Security

Kidnappings for ransom drop to new low in Pakistan

By Javed Mahmood

Pakistani troops conduct a raid in Gilgit-Baltistan August 21. They arrested two suspected terrorists. [Courtesy of ISPR]

Pakistani troops conduct a raid in Gilgit-Baltistan August 21. They arrested two suspected terrorists. [Courtesy of ISPR]

ISLAMABAD -- The number of kidnappings for ransom in Pakistan has dropped to the lowest level in nine years because of on-going military operations against militants, security analysts say.

The incidence of kidnapping for ransom by militants began rising in 2007 and peaked in 2014, before plummeting in 2015 and 2016, according to the Islamabad-based think tank Pakistan Institute for Conflict and Security Studies (PICSS).

Police recorded 1,510 abductions for ransom by militants in Pakistan from 2007 through May 2016, PICSS said. In 2014, militants perpetrated 355 such kidnappings, but in the first five months of 2016, only 46 such known cases occurred.

"Militants use kidnapping for ransom ... to generate money," the PICSS report said, adding that kidnapping has been a major source of income for militants in Pakistan.

"Militants face financial constraints when kidnapping for ransom activities are on the decline," the report added.

Militants had a variety of uses for kidnapping, PICSS said: bargaining with the government, seeking concessions, settling scores with rival militant groups and establishing their writ in certain pockets, it added.

"Military operation Zarb-e-Azb destroyed the command and control centre of Tehreek-e-Taliban Pakistan (TTP), al-Qaeda and their allied groups in North Waziristan, while security forces' intelligence-based operations in Karachi, Quetta, Rawalpindi, Lahore and other cities dealt a blow to the might and network of the militants," Abdul Khan, managing director of PICSS, told Pakistan Forward. "That led to a sharp drop in kidnapping cases."

The army launched Zarb-e-Azb in North Waziristan in June 2014. It continues today.

The TTP abducted residents of major cities like Peshawar, Karachi and Islamabad to raise money, Khan of PICSS said. Ransoms in some cases reached millions of rupees.

In some cases, brutal militants kidnapped more than 20 victims at a time and killed those whose loved ones could not raise the ransom, he said.

Now, with troops eliminating their ability to kidnap at will, the militants find their funding choked off, he added.

Other funding sources are choked off

One alternative, bank robberies, has become more difficult too, observers say.

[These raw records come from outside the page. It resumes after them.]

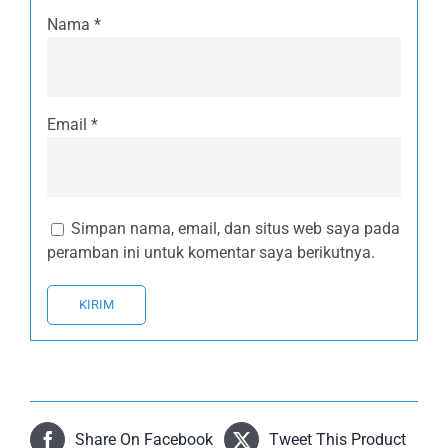
Nama
*
Email
*
Simpan nama, email, dan situs web saya pada
peramban ini untuk komentar saya berikutnya.
Share On Facebook
Tweet This Product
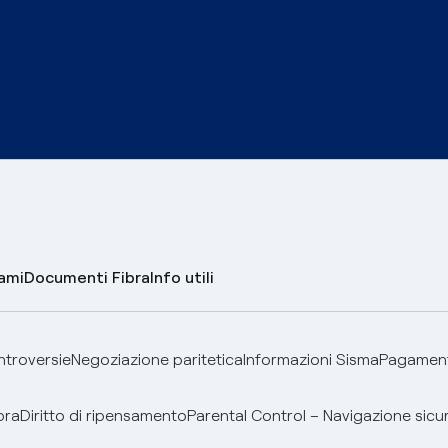
lami
Documenti Fibra
Info utili
ontroversie
Negoziazione paritetica
Informazioni Sisma
Pagamenti
bra
Diritto di ripensamento
Parental Control – Navigazione sicu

"Militants robbed banks in Karachi to raise money for militancy, but the Karachi operation eliminated this source of income for the terrorists," Karachi-based security analyst Col. (ret.) Mukhtar Ahmed Butt told Pakistan Forward.

The para-military Rangers in September 2013 began a city-wide crackdown that continues today.

That operation wiped out militant strongholds in Karachi and minimised their ability to perpetrate kidnappings, he said.

However, keeping up the momentum requires security personnel and the government to allocate more resources and to step up co-ordination, he said.

In long-suffering Karachi, which endured kidnappings and other terrorism for years, residents welcome the improvement in security.

"The business community is feeling relieved after the crackdown on kidnappers and militants who used to extort money from businesspersons," said Rozina Jalal, chairwoman of the Federation of Pakistan Chambers of Commerce and Industry (FPCCI) committee on social security and special tasks.

"The Karachi operation has eliminated [those] networks of militants and gangsters," she said.

Street crimes against businesswomen, such as robberies, have declined significantly because of the progress in securing Karachi, she said.

FPCCI representatives frequently confer with security officials on ways to tighten security even more, she added.